25 de abr. de 2010


"Que a impunidade não vença a Justiça"

"Morosidade é denegação da própria Justiça"





Em discurso de agradecimento, ao receber a "Medalha Joaquim Nabuco dos Direitos Humanos", concedida pelo Conselho Nacional de Justiça, o jurista Hélio Bicudo sugeriu que se faça "um debate sobre a própria estrutura do Poder Judiciário, com vistas prioritárias à primeira instância".

Eis a íntegra do pronuncimento de Bicudo:

 
"Antes de mais, quero dizer o quanto nos sentimos honrados ao receber a condecoração Joaquim Nabuco de Direitos Humanos, que ora nos é concedida pelo Egrégio Conselho Nacional de Justiça.

Trata-se, sem dúvida, de uma inspiração. Joaquim Nabuco tem seu nome gravado na linha de frente de uma das lutas mais emblemáticas pelos direitos humanos que já se travaram no Brasil, em parte vitoriosa com a assinatura da Lei Áurea pela princesa Izabel, em 1888. Digo em parte porque a luta pelos direitos humanos dos negros não vem alcançando a sua esperada redenção anunciada pela abolição. Ainda hoje - mais de cem anos passados - a população negra e seus descendentes encontram grandes obstáculos para ver respeitados os seus direitos enquanto pessoas humanas. Relegados, muitas vezes, ao só embate pela subsistência, negam-se a eles os valores que emolduram a sociedade dos homens.

A lei que aboliu a escravatura não conseguiu propiciar a real libertação dos escravos, desde que eles e seus descendentes continuaram e continuaram, ainda em grande parte, presos às iniqüidades do passado e somente com muito empenho e superando preconceitos ainda arraigados na sociedade brasileira, conseguem ascender a uma igualdade ainda relativa aos seus irmãos brancos.

E assim, lamentavelmente tem sido.

É por tudo isso que entendo do maior relevo social e político a instituição da Medalha Joaquim Nabuco dos Direitos Humanos, a revelar a nítida vocação desse importante órgão da Justiça brasileira pelo respeito aos Direitos Humanos em nosso País.

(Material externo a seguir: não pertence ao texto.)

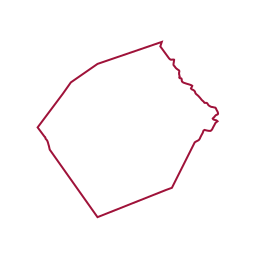 San Isidro, Choluteca, Honduras, rotated 133°
{"feature_id": "27666195B38345308058924", "entity_name": "San Isidro", "entity_type": "district", "adm_level": 2, "iso_a3": "HND", "parent_name": "Honduras", "parent_adm1": "Choluteca", "projection": "orthographic", "projection_center": [-87.295, 13.646], "detail": "fine", "context": "isolated", "style": "outline", "palette": "rose", "viewbox_px": 256, "rotation_deg": 133, "n_neighbors": 0, "source": "geoboundaries", "source_scale": "gbopen_adm2", "svg_char_len": 4006}
<svg xmlns="http://www.w3.org/2000/svg" viewBox="0 0 256 256"><g transform="rotate(133 128 128)"><path d="M189.2,194.5L191.3,182.9L191.2,182.7L191.2,182.4L191.3,182.2L191.4,181.9L191.5,181.7L191.8,181.4L191.9,181.1L192.0,181.0L192.0,180.9L192.1,180.6L192.1,180.4L192.1,180.0L192.2,179.4L192.2,179.1L192.3,178.7L192.4,178.3L192.6,178.0L192.7,177.7L192.8,177.5L192.9,177.2L193.1,177.0L193.2,176.7L193.7,175.9L193.9,175.6L194.4,174.8L194.5,174.6L194.8,174.1L195.1,173.6L195.2,173.3L195.5,173.0L197.2,170.5L214.0,89.5L147.7,58.1L141.8,55.1L93.0,69.4L91.1,68.9L89.6,68.3L88.0,68.0L86.6,68.3L85.2,68.8L83.1,69.4L80.7,70.0L78.4,71.0L77.2,70.7L76.6,69.6L76.0,68.5L75.0,67.0L73.7,65.6L71.8,65.5L69.1,66.3L67.1,66.8L64.6,67.5L62.0,67.1L62.0,67.3L62.0,67.6L62.0,67.8L62.1,68.0L62.1,68.4L62.2,68.6L62.2,68.8L62.3,68.9L62.4,69.1L62.8,69.8L63.0,70.2L63.2,70.6L63.3,70.8L63.4,71.0L63.4,71.3L63.5,71.5L63.5,71.8L63.4,72.0L63.4,72.3L63.3,72.5L63.2,72.5L62.9,72.5L62.7,72.5L62.5,72.4L62.4,72.4L61.7,72.5L61.3,72.4L61.0,72.4L60.8,72.4L60.6,72.4L60.2,72.5L59.8,72.5L59.5,72.5L59.0,72.5L58.8,72.5L58.7,72.5L58.6,72.4L58.3,72.3L57.8,72.1L57.6,72.1L57.2,71.8L57.0,71.7L56.8,71.7L56.7,71.7L56.3,71.8L56.2,71.9L56.0,72.0L55.9,72.2L55.7,72.4L55.6,72.5L55.3,73.0L55.2,73.2L55.1,73.4L55.0,73.6L54.9,73.8L54.9,74.0L54.7,74.4L54.6,74.9L54.5,75.2L54.4,75.4L54.3,75.7L54.2,76.0L54.0,76.4L53.9,76.7L53.8,76.8L53.8,77.0L53.7,77.1L53.7,77.3L53.6,77.5L53.6,77.8L53.7,78.0L53.7,78.3L53.8,78.4L54.3,79.2L55.1,80.6L55.4,80.9L55.7,81.5L55.8,81.7L55.9,81.9L56.0,82.2L56.1,82.5L56.2,82.9L56.2,83.2L56.3,83.5L56.4,83.8L56.4,84.0L56.4,84.3L56.4,84.5L56.4,84.8L56.4,85.1L56.3,85.3L56.2,85.7L56.1,86.0L56.0,86.4L55.9,86.6L55.9,86.8L55.9,87.0L56.0,87.4L56.0,87.6L56.3,87.9L56.6,88.3L56.8,88.5L57.0,88.8L57.3,89.0L57.4,89.3L57.4,89.5L57.4,89.8L57.3,90.0L57.2,90.3L57.1,90.9L57.1,91.1L57.2,91.6L57.2,92.1L57.2,92.4L57.2,92.6L57.2,92.9L57.2,93.2L57.0,94.5L56.8,96.0L56.7,96.9L56.7,97.4L56.6,97.9L56.6,98.1L56.6,98.5L56.6,99.3L56.6,99.7L56.6,99.9L56.7,100.6L56.7,100.9L56.7,101.3L56.7,101.5L56.6,102.1L56.5,102.4L56.4,102.7L56.3,102.9L56.2,103.0L56.0,103.4L55.9,103.6L55.7,103.9L55.7,104.1L55.6,104.3L55.6,104.5L55.6,105.0L55.6,105.4L55.6,105.6L55.6,105.8L55.6,106.0L55.7,106.3L55.8,106.5L56.0,106.9L56.0,107.0L56.1,107.3L56.2,107.5L56.2,107.9L56.2,108.0L56.2,108.5L56.2,108.8L56.1,109.0L55.6,109.1L55.0,109.2L54.2,109.4L53.9,109.5L53.7,109.6L53.5,109.8L53.4,109.8L53.4,110.0L53.4,110.3L53.4,110.5L53.5,110.7L53.5,110.8L53.6,111.0L53.8,111.5L54.0,112.0L54.2,112.5L55.0,114.1L55.4,114.9L55.8,115.7L56.2,116.6L56.6,117.5L56.8,117.9L56.9,118.2L57.0,118.5L57.1,118.8L57.1,119.2L57.1,119.4L57.2,119.6L57.2,119.8L57.1,120.0L57.1,120.3L56.9,120.5L56.8,120.8L56.6,121.1L56.5,121.3L56.3,121.4L56.2,121.5L55.9,121.8L55.7,122.0L55.6,122.3L55.5,122.5L55.4,122.7L55.4,122.8L55.5,123.0L55.6,123.3L55.8,123.5L56.0,123.7L56.0,123.8L56.2,124.0L56.2,124.4L56.2,124.5L56.2,124.8L56.0,125.0L55.9,125.0L55.6,125.2L55.4,125.2L55.4,125.3L55.2,125.5L54.9,125.7L54.7,126.0L54.4,126.4L54.2,126.6L54.1,126.8L54.0,127.1L53.9,127.2L53.8,127.3L53.7,127.4L53.6,127.5L53.4,127.7L53.1,128.1L52.8,128.3L52.7,128.4L52.5,128.5L52.3,128.6L52.1,128.7L51.9,128.8L51.7,129.0L51.4,129.3L51.3,129.5L51.2,129.6L51.2,129.8L51.1,130.1L51.2,130.3L51.2,130.9L51.3,131.3L51.4,132.4L51.5,132.7L51.5,132.8L51.5,133.0L51.5,133.5L51.5,134.0L51.4,134.3L51.4,134.7L51.4,134.9L51.3,135.2L51.2,135.4L51.2,135.6L51.1,135.8L51.1,136.0L51.1,136.3L51.1,136.6L51.1,136.9L51.1,137.0L51.0,137.3L50.9,137.6L50.7,137.8L50.5,138.1L50.1,138.4L49.7,138.7L49.5,138.8L49.2,139.1L48.7,139.3L48.5,139.5L47.9,139.9L47.4,140.3L47.2,140.4L47.0,140.6L46.9,140.6L46.7,140.8L46.8,140.9L46.8,141.1L46.9,141.3L47.0,141.4L47.0,141.5L47.3,141.8L47.7,142.2L47.9,142.4L48.2,142.6L48.4,142.8L48.5,142.9L48.7,143.1L48.8,143.3L48.9,143.5L49.0,143.7L49.0,143.8L49.1,144.3L49.1,144.6L49.1,144.8L49.1,145.0L49.1,145.4L46.3,160.0L42.0,162.0L101.9,194.0L133.6,200.9L147.5,199.0L189.2,194.5Z" fill="none" stroke="#9f1239" stroke-width="2"/></g></svg>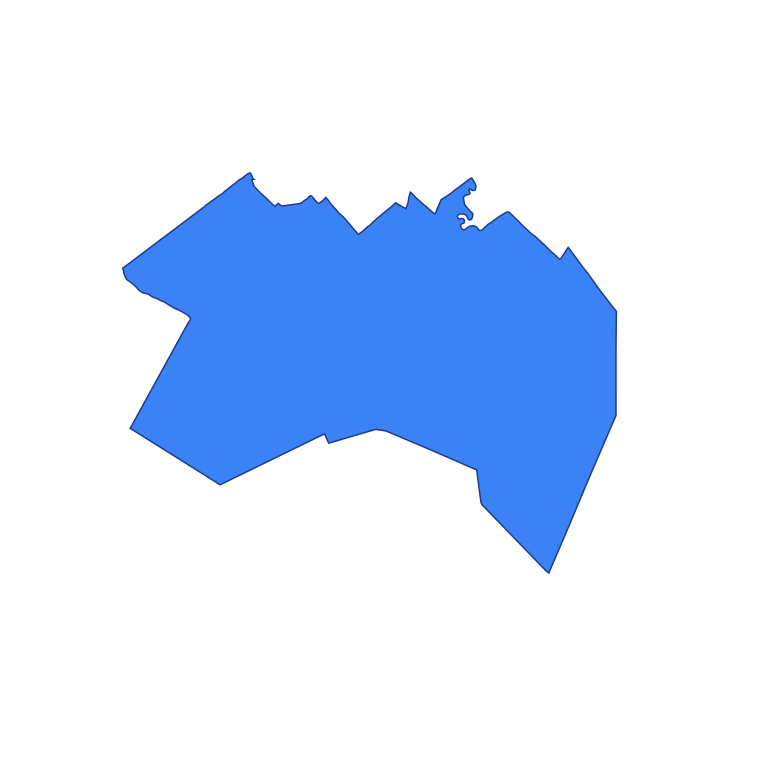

A trajetória desse douto Conselho vem, em particular nestes últimos anos, mostrando que sem Justiça não há que falar em Direitos Humanos. Daí a sua presença onde a morosidade da Justiça vem se constituindo numa verdadeira fonte de denegação da própria Justiça.

As intervenções aqui e acolá para movimentar uma máquina por vezes emperrada; a sua atenção para com as mazelas de um sistema penitenciário arcaico, o qual se constitui em insólito espaço para uma punição que soma à pena imposta pelo juiz, significativa crueldade; uma decidida atuação para a libertação de detentos com pela já cumprida ou corrigindo os excessos no seu cumprimento; tudo isso e muito mais que tem sido feito qualifica a atuação do Conselho Nacional de Justiça como fator fundamental na distribuição equânime da justiça, corrigindo distorções que se vem somando à indiferença dos que se acomodam.

Entendo que o caminho percorrido, sob a esclarecida presidência do ilustre ministro Gilmar Mendes tem o duplo caráter, de contemplar a Justiça como um direito humano por excelência, e de se constituir em verdadeira e permanente denúncia contra as atuais práticas da justiça brasileira no enfrentamento de uma criminalidade em ascensão, onde a impunidade, além de seletiva, vem se constituindo em lamentável regra.

Em consequência, ao solidarizar-nos com os atos que vêm sendo praticados pelo douto Colégio, no cometimento de suas atividades, a despeito de resistências de todos conhecidas, ouso, sugerir que se institua um espaço para que se faça um debate sobre a própria estrutura do Poder Judiciário, com vistas prioritárias à primeira instância, buscando-se uma nova dinâmica, onde o juiz não perca sua qualificação humana, para que a impunidade não possa vencer a Justiça".